32P - Molecular characterization of breast cancer brain metastases and circulating tumor cells

Date 07 May 2015
Event IMPAKT 2015
Session Welcome reception and Poster Walk
Topics Breast Cancer, Metastatic
Pathology/Molecular Biology
Translational Research
Presenter Harriet Wikman
Citation Annals of Oncology (2015) 26 (suppl_3): 10-14. 10.1093/annonc/mdv116
Authors H. Wikman1, I. Hohensee2, C. Riebensahm2, I. Witzel3, J. Matschke4, M. Glatzel4, K. Lamszus5, S. Riehtdorf2, V. Müller6, K. Pantel2
  • 1Tumor Biology, UKE Universitätsklinikum Hamburg-Eppendorf KMTZ, 20246 Hamburg - Hamburg/DE
  • 2Tumor Biology, UKE Universitätsklinikum Hamburg-Eppendorf KMTZ, Hamburg/DE
  • 3Department Of Gynecology, UKE Universitätsklinikum Hamburg-Eppendorf KMTZ, Hamburg/DE
  • 4Neuropathology, UKE Universitätsklinikum Hamburg-Eppendorf KMTZ, Hamburg/DE
  • 5Department Of Neurosurgery, UKE Universitätsklinikum Hamburg-Eppendorf KMTZ, 20246 - Hamburg/DE
  • 6Department Of Gynecology, University Medical Center Hamburg-Eppendorf, 20246 Hamburg - Hamburg/DE

Abstract

Body

Background: With the improvement of therapeutic options for the treatment of metastatic breast cancer, the development of brain metastases has become a major limitation of life expectancy for many breast cancer patients. As the tumor may evolve and gain new molecular changes during the metastatic cascade, our aim has been to molecularly characterize both the brain metastases as well as the circulating tumor cells (CTCs) in breast cancer patients.

Methods: We first screened both primary and metastatic breast tumors by way of expressional and copy number profiling in order to identify potential new markers and targets for brain metastasis. The identified main pathway alterations were verified by immunohistochemistry on brain metastases TMAs. Furthermore, the blood from brain metastases patients was screened for CTCs.
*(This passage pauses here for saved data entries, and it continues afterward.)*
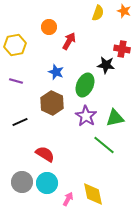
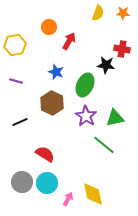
orange star: moved 1 px left, 2 px down; rotated 16 degrees counterclockwise
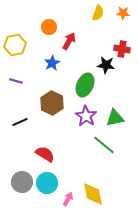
blue star: moved 4 px left, 9 px up; rotated 21 degrees clockwise
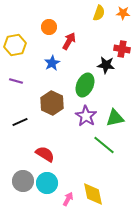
yellow semicircle: moved 1 px right
gray circle: moved 1 px right, 1 px up
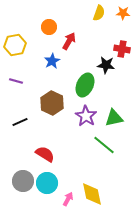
blue star: moved 2 px up
green triangle: moved 1 px left
yellow diamond: moved 1 px left
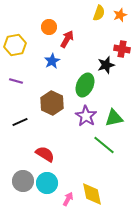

Results: We have been able to identify genetic alterations in the primary breast tumors associated with metastatic spread to the brain. Most importantly we found that there are two major pathways (EGFR and HER2) driving brain metastasis. Almost all patients (91%) suffering from brain metastases with a triple-negative (TNBC) tumor have either a gain of EGFR or a loss of PTEN, whereas amplification of HER2 with concurrent EGFR alteration is only found in 5.7% of all brain metastases. Whereas EGFR alterations could be found in only 7% of hormone receptor positive tumors, loss of PTEN was found in 23%. These markers can also be used for identifying and for subclassifying CTCs from patients. The heterogeneity of EGFR and HER2 expression seem to be larger in CTCs.

Conclusions: Our results imply that almost all patients with brain metastases have an abnormal HER2/EFGR signaling pathway caused by partially mutually exclusive alterations. In order to obtain more specific insights into the molecular alterations of brain metastases and to define subgroups of patients, who potentially could benefit from novel targeted therapies, we are currently characterizing CTCs from these patients and perform functional analyses on single genes involved in these processes.

Disclosure: All authors have declared no conflicts of interest.